* **Questões**:
(a) De acordo com o texto sobre a cura da menina por Jesus, durante quantos dias ficaria impuro quem tocasse num cadáver humano?
(b) Transcreva do texto sobre a cura da menina por Jesus o trecho entre "Nesse contexto de" e "Jesus tocando-a, salva-a!", inclusive.

* **Texto fornecido**:

Nesse contexto de morte, a vida chega pelas mãos estendidas e cuidadosas de Jesus: “Tomou-a pela mão e lhe disse...”. O que ele disse qualquer pessoa poderia ter dito, mas a forma como disse é que realiza a restauração da saúde da menina. Isso mesmo! O que ninguém faria é o que Jesus fez: tocar num corpo morto e, por isso, impuro.

            O que estava acontecendo naquele quarto cheio de silencio e de tristeza era mais do que a simples recitação de palavras. Antes de dizer qualquer coisa, Jesus rompe, pelo toque revelador de afeto, o abismo que havia entre ele e a menina. Para a religião e a cultura dos dias do Mestre de Nazaré, um morto não poderia ser tocado; se alguém o fizesse, ficaria impuro. “Quem tocar num cadáver humano ficará impuro durante sete dias” (Números 19:11). Jesus tocando-a, salva-a!

            O encontro com Jesus levantou a menina do abatimento da impureza e da morte para tomar seu lugar na casa. Depois de lhe chamar à vida, o Mestre lhe coloca à mesa. “Mandou que dessem a ela alguma coisa para comer.” A ação cuidadosa e curadora de Jesus representada por aquele “tomar nas mãos da menina” encerra-se quando ela pode voltar ao convívio digno entre seus familiares. A ação cristã que queira ser continuadora do ministério do Mestre de Nazaré precisará operar, pelo relacionamento afetivo, a dignidade perdida de homens e mulheres que se encontram encerrados em situações de morte e preconceito.

* **Entradas listadas**:
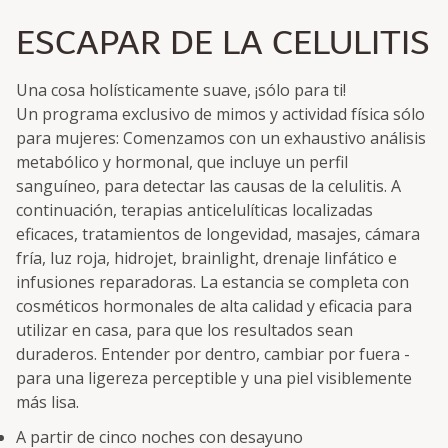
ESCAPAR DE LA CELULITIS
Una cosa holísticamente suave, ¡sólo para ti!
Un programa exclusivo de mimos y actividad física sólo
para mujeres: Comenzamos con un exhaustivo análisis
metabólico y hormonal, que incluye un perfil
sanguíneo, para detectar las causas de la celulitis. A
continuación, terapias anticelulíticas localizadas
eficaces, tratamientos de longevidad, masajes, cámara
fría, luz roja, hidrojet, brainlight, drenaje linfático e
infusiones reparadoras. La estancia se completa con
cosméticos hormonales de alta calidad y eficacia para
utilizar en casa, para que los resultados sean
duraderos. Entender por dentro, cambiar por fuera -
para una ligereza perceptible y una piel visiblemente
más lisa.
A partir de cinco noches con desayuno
* * *
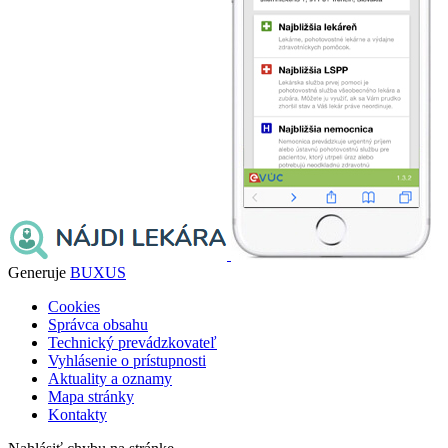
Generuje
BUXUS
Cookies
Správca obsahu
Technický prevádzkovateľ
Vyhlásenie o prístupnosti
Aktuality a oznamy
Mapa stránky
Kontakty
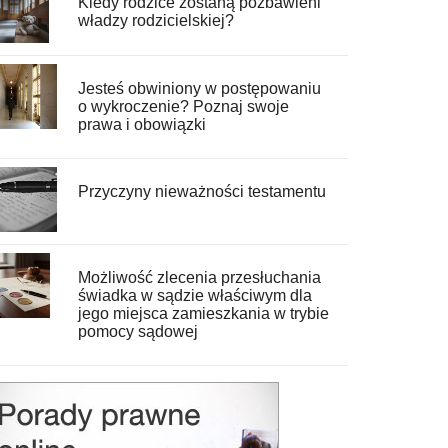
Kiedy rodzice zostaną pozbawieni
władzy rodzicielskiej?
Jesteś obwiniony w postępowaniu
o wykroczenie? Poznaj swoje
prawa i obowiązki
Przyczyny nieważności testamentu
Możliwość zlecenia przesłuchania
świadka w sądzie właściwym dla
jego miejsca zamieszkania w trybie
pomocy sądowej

* **Respostas do exercício**:
(a) Durante sete dias.

(b)
Nesse contexto de morte, a vida chega pelas mãos estendidas e cuidadosas de Jesus: “Tomou-a pela mão e lhe disse...”. O que ele disse qualquer pessoa poderia ter dito, mas a forma como disse é que realiza a restauração da saúde da menina. Isso mesmo! O que ninguém faria é o que Jesus fez: tocar num corpo morto e, por isso, impuro.

            O que estava acontecendo naquele quarto cheio de silencio e de tristeza era mais do que a simples recitação de palavras. Antes de dizer qualquer coisa, Jesus rompe, pelo toque revelador de afeto, o abismo que havia entre ele e a menina. Para a religião e a cultura dos dias do Mestre de Nazaré, um morto não poderia ser tocado; se alguém o fizesse, ficaria impuro. “Quem tocar num cadáver humano ficará impuro durante sete dias” (Números 19:11). Jesus tocando-a, salva-a!